Weak quenched limiting distributions for transient one-dimensional random walk in a random environment

TL;DR

This paper investigates the asymptotic behavior of hitting times in a one-dimensional transient random walk in a random environment, revealing that while quenched distributions do not converge to a fixed distribution, they do converge weakly to a random probability measure.

Contribution

It demonstrates that quenched distributions of hitting times converge weakly to a random measure, generalizing previous results on averaged limits and non-existence of fixed quenched limits.

Findings

Quenched distributions converge weakly to a random probability measure.

Results extend understanding of hitting time distributions in random environments.

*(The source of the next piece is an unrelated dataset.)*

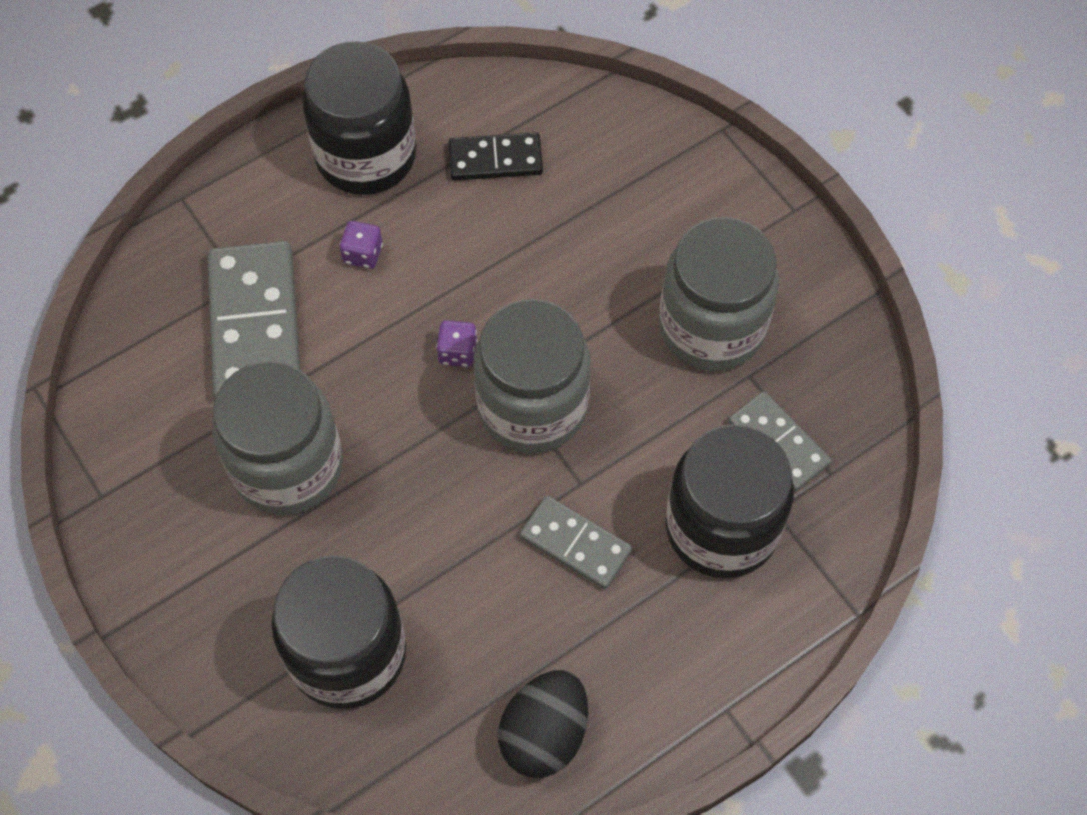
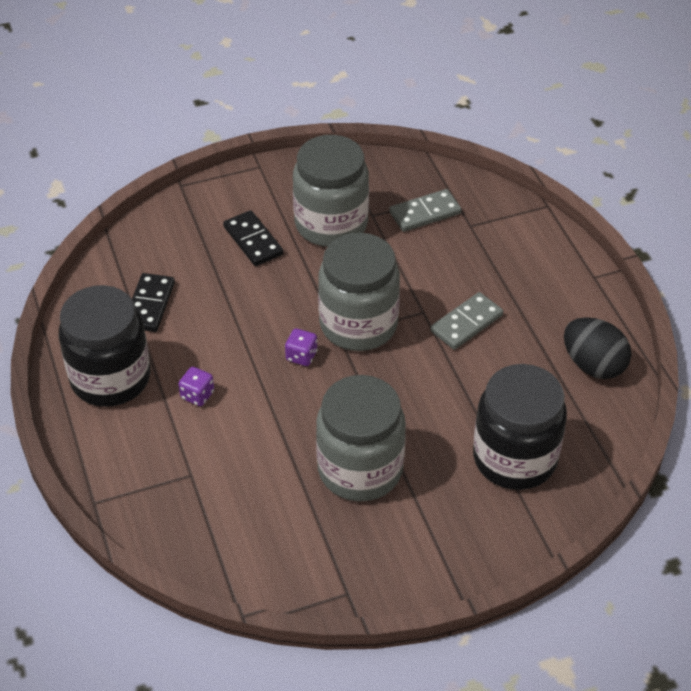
camera: 75 degrees left, 15 degrees down
(256, 325) = (233, 470): grey domino -> none
(647, 242) = (253, 240): none -> black domino
(721, 527) = (474, 251): black jar -> none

The limit measure exhibits interesting stability properties.

Abstract

We consider a one-dimensional, transient random walk in a random i.i.d. environment. The asymptotic behaviour of such random walk depends to a large extent on a crucial parameter $\kappa>0$ that determines the fluctuations of the process. When $0<\kappa<2$, the averaged distributions of the hitting times of the random walk converge to a $\kappa$-stable distribution. However, it was shown recently that in this case there does not exist a quenched limiting distribution of the hitting times. That is, it is not true that for almost every fixed environment, the distributions of the hitting times (centered and scaled in any manner) converge to a non-degenerate distribution. We show, however, that the quenched distributions do have a limit in the weak sense. That is, the quenched distributions of the hitting times -- viewed as a random probability measure -- converge in distribution to a random probability measure, which has interesting stability properties. Our results generalize both the averaged limiting distribution and the non-existence of quenched limiting distributions.